How can a company build brand recognition with product lines suited to one-time buyers?
In the home improvement space, we encounter most of our customers for one purchase in their lifetime. Although we offer multiple product lines and make customer satisfaction a top priority, getting previous customers and new customers to be a proud part of our brand is a challenge with products seen for functionality instead of flash.
Try some type of neighborhood hero program. I would guess your sales group already does it, but whenever someone gets windows you need the attention of the whole neighborhood. You could have a portable demonstration center and a keg of beer to take the message out (maybe in lakewood its a box of wine). Make a party out of it.
If you look at an aging development, you know everyone needs windows about the same time so celebrate the one. Everyone then becomes a one-time sale but at least it is more than one.
Judging from your question, right off the bat I can tell that you're not doing list-building.
When you build a list, especially a list of buyers, they will buy from you over and over again because you've built up trust with them. Your income will literally increase ten-fold when you market this way.

> [INFORMATION SHOWN]
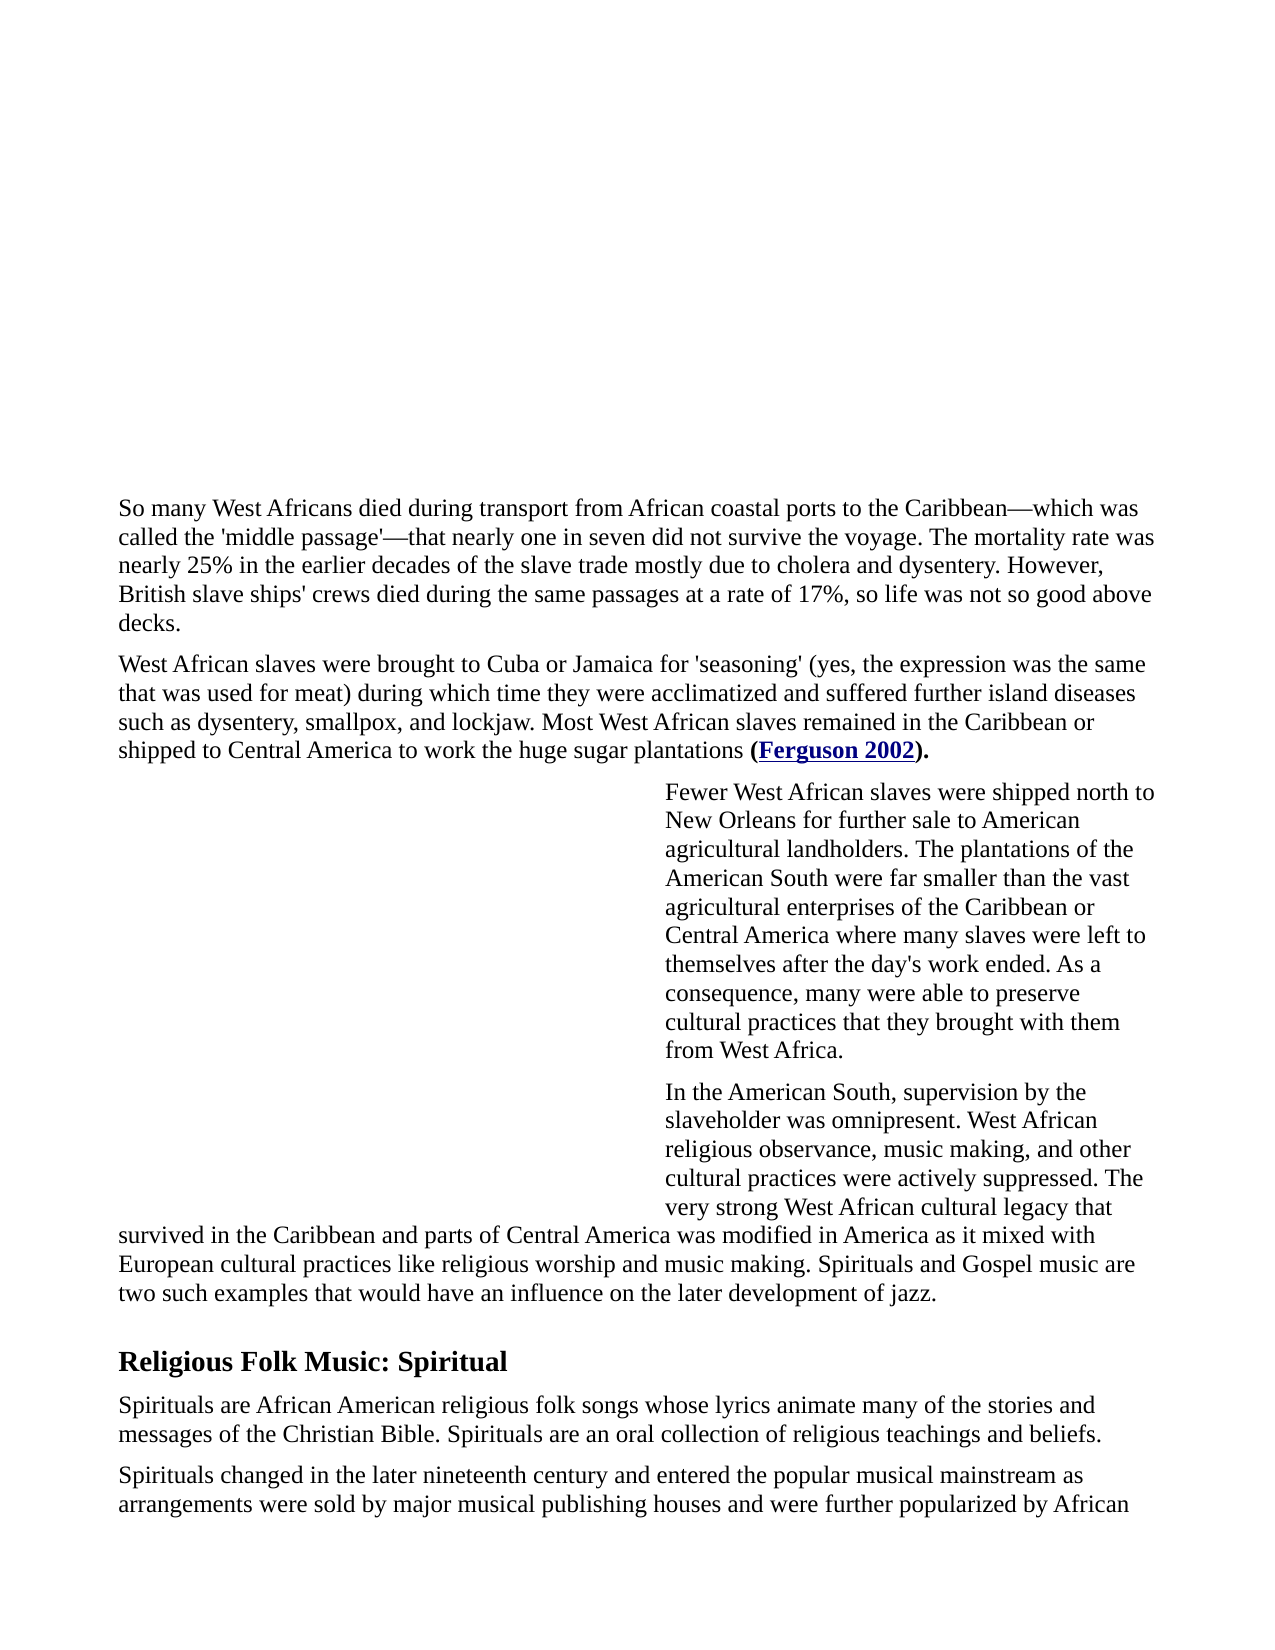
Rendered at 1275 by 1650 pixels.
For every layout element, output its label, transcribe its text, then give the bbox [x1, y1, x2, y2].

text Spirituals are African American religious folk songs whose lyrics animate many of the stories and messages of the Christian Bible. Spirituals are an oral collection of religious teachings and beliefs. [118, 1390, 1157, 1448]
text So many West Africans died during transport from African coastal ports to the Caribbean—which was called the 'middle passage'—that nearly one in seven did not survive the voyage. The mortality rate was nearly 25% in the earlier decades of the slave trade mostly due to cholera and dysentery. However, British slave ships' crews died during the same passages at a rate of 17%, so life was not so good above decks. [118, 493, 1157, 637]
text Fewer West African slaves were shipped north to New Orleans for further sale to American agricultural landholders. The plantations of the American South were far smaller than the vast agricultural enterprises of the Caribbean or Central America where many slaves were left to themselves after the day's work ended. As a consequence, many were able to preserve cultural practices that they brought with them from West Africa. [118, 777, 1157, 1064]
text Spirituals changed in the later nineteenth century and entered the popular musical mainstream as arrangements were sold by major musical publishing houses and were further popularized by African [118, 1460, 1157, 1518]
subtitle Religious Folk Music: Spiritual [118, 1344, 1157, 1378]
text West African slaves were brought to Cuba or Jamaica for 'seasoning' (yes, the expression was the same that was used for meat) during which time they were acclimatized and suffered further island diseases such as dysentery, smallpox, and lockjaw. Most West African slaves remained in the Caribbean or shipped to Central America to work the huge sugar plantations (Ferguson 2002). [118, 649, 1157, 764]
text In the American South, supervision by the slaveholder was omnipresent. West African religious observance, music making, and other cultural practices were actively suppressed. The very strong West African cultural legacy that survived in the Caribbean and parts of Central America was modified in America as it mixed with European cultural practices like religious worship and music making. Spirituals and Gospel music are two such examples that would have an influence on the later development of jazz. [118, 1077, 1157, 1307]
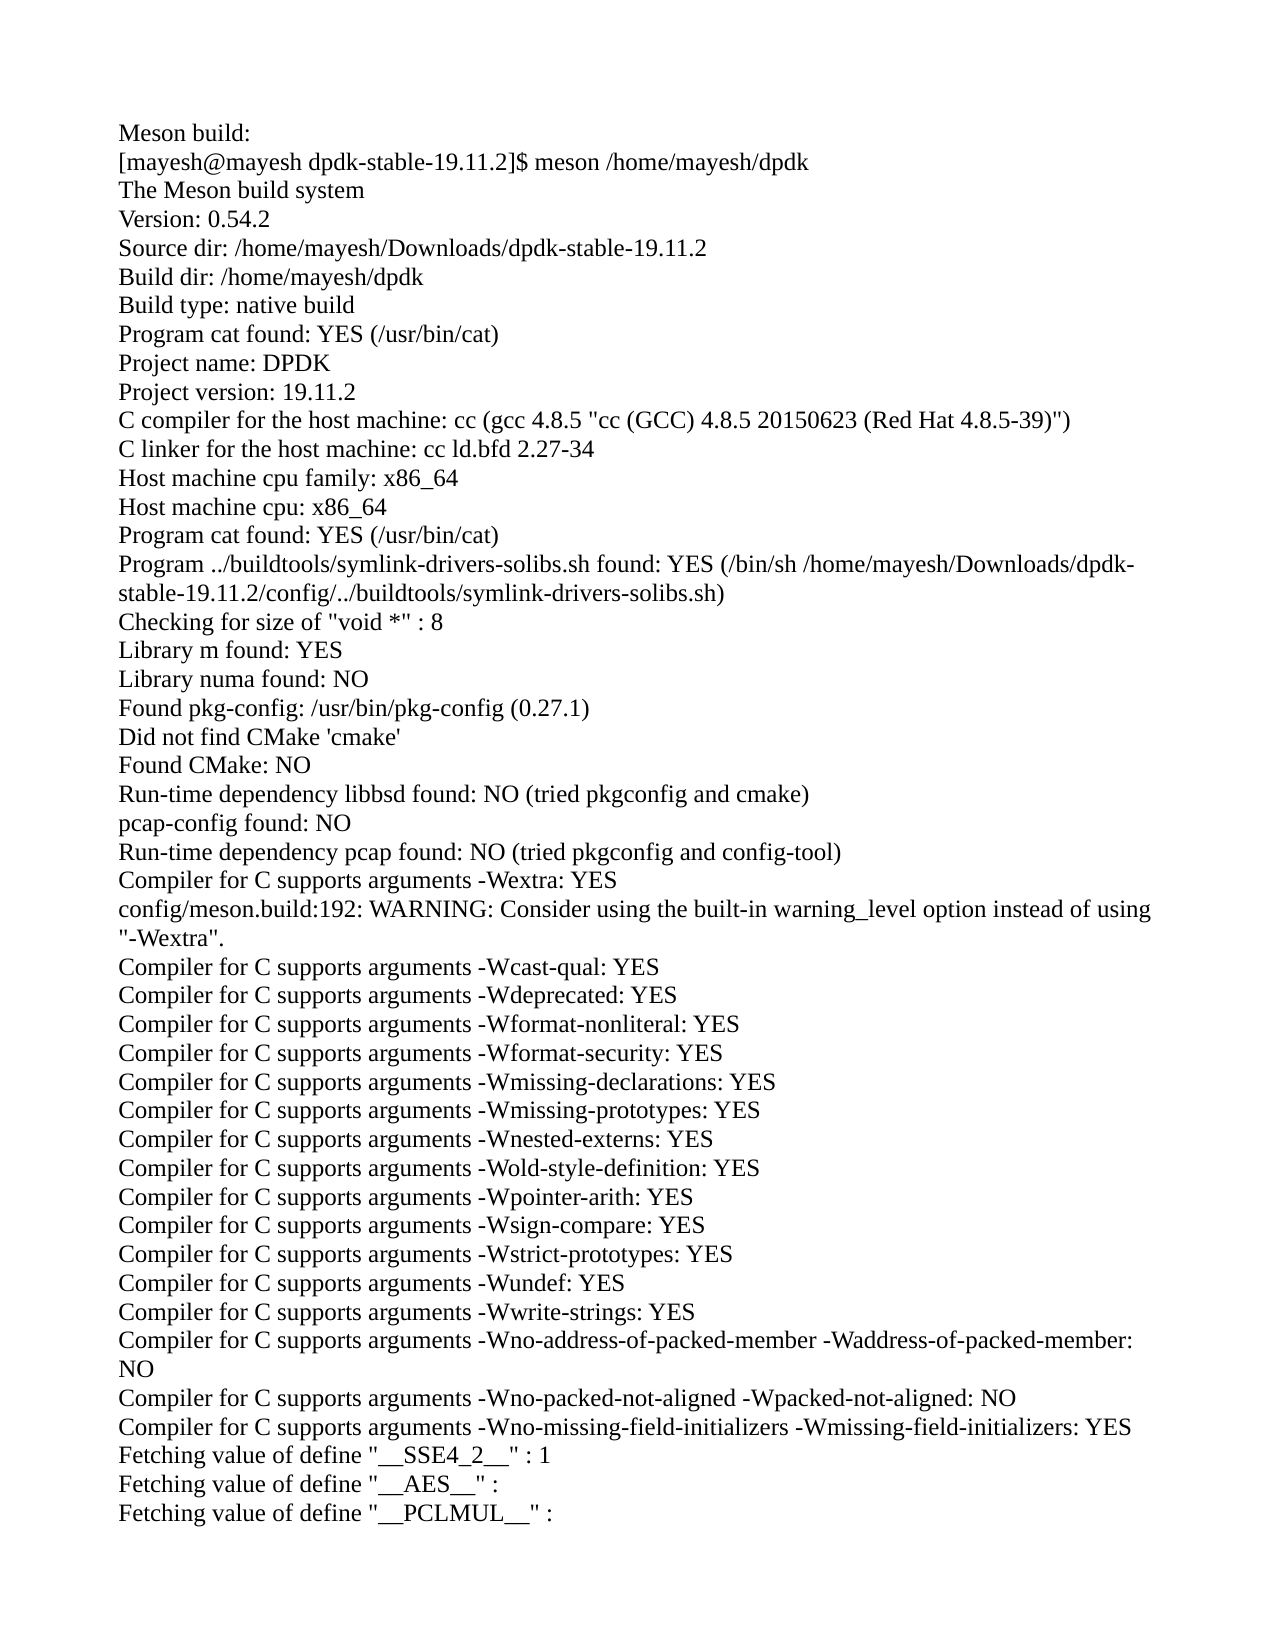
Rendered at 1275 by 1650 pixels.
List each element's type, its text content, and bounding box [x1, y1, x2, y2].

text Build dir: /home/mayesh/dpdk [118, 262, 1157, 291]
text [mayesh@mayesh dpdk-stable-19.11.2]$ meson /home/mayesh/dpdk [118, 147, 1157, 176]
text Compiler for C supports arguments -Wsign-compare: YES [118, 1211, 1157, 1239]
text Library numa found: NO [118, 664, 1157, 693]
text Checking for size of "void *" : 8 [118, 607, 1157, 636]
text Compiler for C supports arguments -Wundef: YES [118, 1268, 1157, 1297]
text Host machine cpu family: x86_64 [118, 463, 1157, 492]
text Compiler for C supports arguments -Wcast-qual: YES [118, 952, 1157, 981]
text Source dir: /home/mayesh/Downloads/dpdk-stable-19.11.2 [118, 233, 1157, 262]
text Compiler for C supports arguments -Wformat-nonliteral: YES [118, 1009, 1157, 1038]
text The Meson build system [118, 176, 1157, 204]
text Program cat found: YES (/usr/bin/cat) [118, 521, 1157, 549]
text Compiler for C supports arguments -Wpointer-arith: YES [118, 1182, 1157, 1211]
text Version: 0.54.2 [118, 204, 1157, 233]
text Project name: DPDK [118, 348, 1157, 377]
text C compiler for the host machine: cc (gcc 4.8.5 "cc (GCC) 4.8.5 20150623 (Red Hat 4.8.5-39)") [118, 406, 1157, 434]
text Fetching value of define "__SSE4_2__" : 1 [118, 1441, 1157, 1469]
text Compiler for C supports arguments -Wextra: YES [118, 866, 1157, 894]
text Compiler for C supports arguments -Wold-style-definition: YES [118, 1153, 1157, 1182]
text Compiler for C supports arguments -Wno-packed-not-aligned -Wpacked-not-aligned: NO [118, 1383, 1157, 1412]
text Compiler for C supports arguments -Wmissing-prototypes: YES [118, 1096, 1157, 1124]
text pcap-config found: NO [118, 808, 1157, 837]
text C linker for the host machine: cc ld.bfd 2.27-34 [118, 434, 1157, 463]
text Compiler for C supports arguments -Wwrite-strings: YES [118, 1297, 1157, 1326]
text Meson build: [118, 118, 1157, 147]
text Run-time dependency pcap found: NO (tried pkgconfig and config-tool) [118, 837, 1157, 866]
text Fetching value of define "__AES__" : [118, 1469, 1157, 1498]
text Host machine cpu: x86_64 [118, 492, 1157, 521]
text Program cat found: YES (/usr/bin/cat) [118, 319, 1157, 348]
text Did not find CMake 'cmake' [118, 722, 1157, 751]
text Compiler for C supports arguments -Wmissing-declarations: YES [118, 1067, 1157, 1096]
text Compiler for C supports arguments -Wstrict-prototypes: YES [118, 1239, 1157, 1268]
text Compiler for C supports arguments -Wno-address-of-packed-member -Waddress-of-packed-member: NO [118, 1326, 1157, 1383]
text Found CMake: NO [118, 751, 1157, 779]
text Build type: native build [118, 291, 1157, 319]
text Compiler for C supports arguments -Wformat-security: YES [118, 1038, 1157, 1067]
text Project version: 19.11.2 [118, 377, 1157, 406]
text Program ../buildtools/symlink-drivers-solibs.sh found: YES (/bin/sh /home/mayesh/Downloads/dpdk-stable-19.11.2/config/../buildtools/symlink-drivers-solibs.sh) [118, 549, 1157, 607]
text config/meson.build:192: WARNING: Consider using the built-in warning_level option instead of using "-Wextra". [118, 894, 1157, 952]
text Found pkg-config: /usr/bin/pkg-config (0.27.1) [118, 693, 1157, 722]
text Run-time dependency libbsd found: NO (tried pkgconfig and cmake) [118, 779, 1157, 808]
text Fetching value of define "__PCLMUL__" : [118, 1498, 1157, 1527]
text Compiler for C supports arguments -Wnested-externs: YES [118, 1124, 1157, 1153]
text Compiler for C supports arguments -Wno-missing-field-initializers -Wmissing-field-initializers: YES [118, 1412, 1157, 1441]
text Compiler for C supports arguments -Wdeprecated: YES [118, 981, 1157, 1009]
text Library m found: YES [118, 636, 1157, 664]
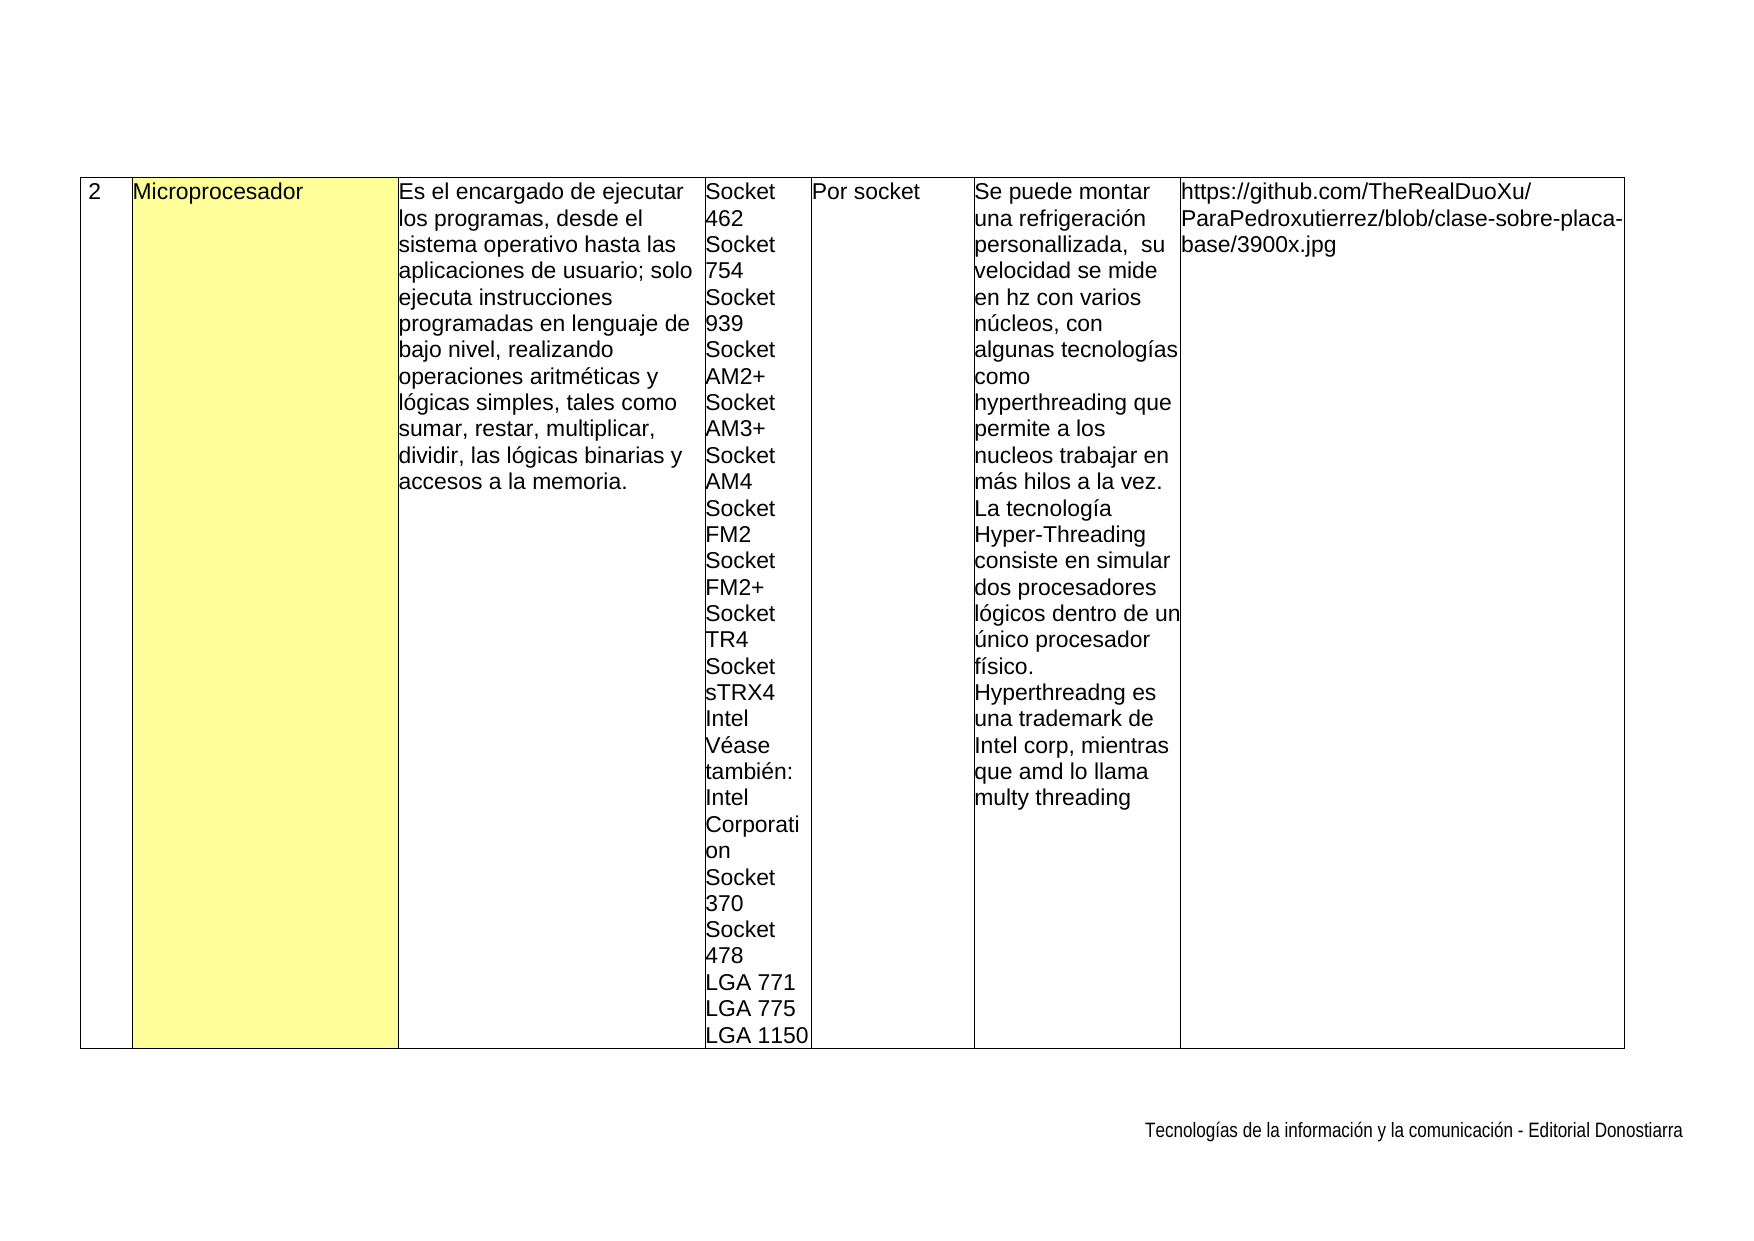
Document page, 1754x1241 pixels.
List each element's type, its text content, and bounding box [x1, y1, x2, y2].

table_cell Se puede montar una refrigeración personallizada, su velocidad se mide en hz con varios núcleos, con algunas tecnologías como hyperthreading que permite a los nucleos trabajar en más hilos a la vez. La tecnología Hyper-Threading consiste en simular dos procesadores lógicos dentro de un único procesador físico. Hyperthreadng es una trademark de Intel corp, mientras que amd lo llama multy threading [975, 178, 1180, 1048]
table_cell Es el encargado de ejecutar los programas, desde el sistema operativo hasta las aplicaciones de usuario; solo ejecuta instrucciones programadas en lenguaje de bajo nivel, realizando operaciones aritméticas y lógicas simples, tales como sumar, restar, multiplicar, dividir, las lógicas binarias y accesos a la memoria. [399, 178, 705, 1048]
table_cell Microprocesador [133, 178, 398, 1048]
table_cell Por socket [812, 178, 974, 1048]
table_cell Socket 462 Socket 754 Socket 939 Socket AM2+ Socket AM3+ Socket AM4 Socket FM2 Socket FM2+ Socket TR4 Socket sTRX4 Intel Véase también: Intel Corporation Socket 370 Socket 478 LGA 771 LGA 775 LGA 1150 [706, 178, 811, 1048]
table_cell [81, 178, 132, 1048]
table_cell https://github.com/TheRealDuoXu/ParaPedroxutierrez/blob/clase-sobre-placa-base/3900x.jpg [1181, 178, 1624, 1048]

> [TASKS TO PERFORM]
[a] Answer these questions about the brand recognition text.
(i) What two things could be taken out to spread the message in the neighborhood hero suggestion?
(ii) In an aging development, what does everyone need at about the same time?
(iii) By how much does the last reply say income will increase when marketing through list-building?
[b] In the brand recognition text, rename "neighborhood" to "community" throughout the passage that begins at the words "In the home" and stops after "party out of it.", and write out that passage.
The rows have no connection to the text.

> [FULL SOLUTIONS]
[a]
(i) A portable demonstration center and a keg of beer.
(ii) Windows.
(iii) Ten-fold.

[b]
In the home improvement space, we encounter most of our customers for one purchase in their lifetime. Although we offer multiple product lines and make customer satisfaction a top priority, getting previous customers and new customers to be a proud part of our brand is a challenge with products seen for functionality instead of flash.
Try some type of community hero program. I would guess your sales group already does it, but whenever someone gets windows you need the attention of the whole community. You could have a portable demonstration center and a keg of beer to take the message out (maybe in lakewood its a box of wine). Make a party out of it.